- [WRITTEN REQUEST]:
Please transcribe the terms of service below from "1.3 Acceptance. You" up to and including "under the Agreement.".

- [TEXT SECTION]:
########################################
These Master Terms of Service (the “Terms”) form a binding agreement between QTOOL S.r.l. (trading as “Zephyra”) (“Zephyra”, “Provider”, “we”, “us”) and the entity or person accepting these Terms (“Customer”, “you”). If you accept these Terms on behalf of an organization, you represent you have authority to bind that organization.
1. Structure of the Agreement
1.1 Agreement Components. The “Agreement” consists of:
- these Terms;
- one or more order forms, statements of work, or similar purchasing documents referencing these Terms (“Order Form”);
- any applicable addenda (e.g., Early Access Addendum, Data Processing Addendum (DPA), Security Addendum), each incorporated by reference; and
- policies referenced herein (e.g., Acceptable Use Policy, Subprocessors List, Privacy Policy, Cookie Policy) (collectively, “Policies”).
1.2 Order of Precedence. In the event of conflict:
- the applicable Order Form (including any SOW/exhibits) controls commercial terms (pricing, term, scope, deliverables);
- the applicable Addendum (e.g., Early Access, DPA) controls for its subject matter;
- these Terms;
- Policies.
1.3 Acceptance. You accept the Agreement by (a) signing an Order Form; (b) clicking “I agree” or similar in the Services; or (c) accessing or using the Services.
2. Definitions
“Services” means the Zephyra software-as-a-service platform and related services described on the Zephyra website/app and purchased under an Order Form, including geometry generation, simulation, optimisation, analytics, reporting, and related features.
“Authorized Users” means Customer’s employees, contractors, and agents authorized to use the Services under the Agreement.
“Customer Data” means data, files, content, inputs, models, and other materials submitted to the Services by or on behalf of Customer or its Authorized Users.
“Outputs” means the files, geometry, designs, reports, and results in any form generated by the Services from Customer Data (including exports).
“Provider IP” means the Services, software, algorithms, models, Documentation, and all related intellectual property and materials provided by Zephyra, excluding Customer Data.
“Documentation” means user guides and technical documentation provided by Zephyra.
########################################
- [MATERIAL SHOWN]:
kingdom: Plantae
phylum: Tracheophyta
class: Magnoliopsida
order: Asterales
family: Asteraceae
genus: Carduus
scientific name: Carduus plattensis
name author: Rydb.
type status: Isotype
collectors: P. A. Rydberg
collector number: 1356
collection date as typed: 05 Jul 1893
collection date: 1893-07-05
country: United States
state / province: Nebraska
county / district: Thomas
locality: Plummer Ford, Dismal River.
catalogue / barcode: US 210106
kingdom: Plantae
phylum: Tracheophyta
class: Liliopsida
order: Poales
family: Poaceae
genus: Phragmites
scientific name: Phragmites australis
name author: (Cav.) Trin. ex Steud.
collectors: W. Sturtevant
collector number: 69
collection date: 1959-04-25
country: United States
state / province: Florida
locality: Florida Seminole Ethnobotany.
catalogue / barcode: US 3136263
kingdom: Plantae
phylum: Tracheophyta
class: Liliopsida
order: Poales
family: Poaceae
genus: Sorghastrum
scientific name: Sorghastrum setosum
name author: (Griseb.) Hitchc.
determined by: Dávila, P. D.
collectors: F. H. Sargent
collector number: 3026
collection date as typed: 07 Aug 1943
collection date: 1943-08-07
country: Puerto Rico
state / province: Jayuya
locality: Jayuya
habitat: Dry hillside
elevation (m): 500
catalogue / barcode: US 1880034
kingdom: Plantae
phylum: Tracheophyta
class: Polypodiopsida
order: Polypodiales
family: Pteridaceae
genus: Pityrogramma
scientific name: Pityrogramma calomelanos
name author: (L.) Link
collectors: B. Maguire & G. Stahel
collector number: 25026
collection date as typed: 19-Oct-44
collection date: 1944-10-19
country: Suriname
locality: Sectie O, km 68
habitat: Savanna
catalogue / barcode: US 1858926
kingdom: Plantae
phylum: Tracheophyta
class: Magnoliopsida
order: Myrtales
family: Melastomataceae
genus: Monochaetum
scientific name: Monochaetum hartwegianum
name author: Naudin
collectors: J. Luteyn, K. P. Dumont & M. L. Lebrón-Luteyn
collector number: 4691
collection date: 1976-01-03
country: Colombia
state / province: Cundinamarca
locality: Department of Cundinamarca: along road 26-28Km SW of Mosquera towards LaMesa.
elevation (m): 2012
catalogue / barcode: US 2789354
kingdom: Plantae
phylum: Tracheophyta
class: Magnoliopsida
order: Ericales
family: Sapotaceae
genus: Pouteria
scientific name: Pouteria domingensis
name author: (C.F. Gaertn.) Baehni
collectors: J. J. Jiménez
########################################
- [SOLUTION]:
1.3 Acceptance. You accept the Agreement by (a) signing an Order Form; (b) clicking “I agree” or similar in the Services; or (c) accessing or using the Services.
2. Definitions
“Services” means the Zephyra software-as-a-service platform and related services described on the Zephyra website/app and purchased under an Order Form, including geometry generation, simulation, optimisation, analytics, reporting, and related features.
“Authorized Users” means Customer’s employees, contractors, and agents authorized to use the Services under the Agreement.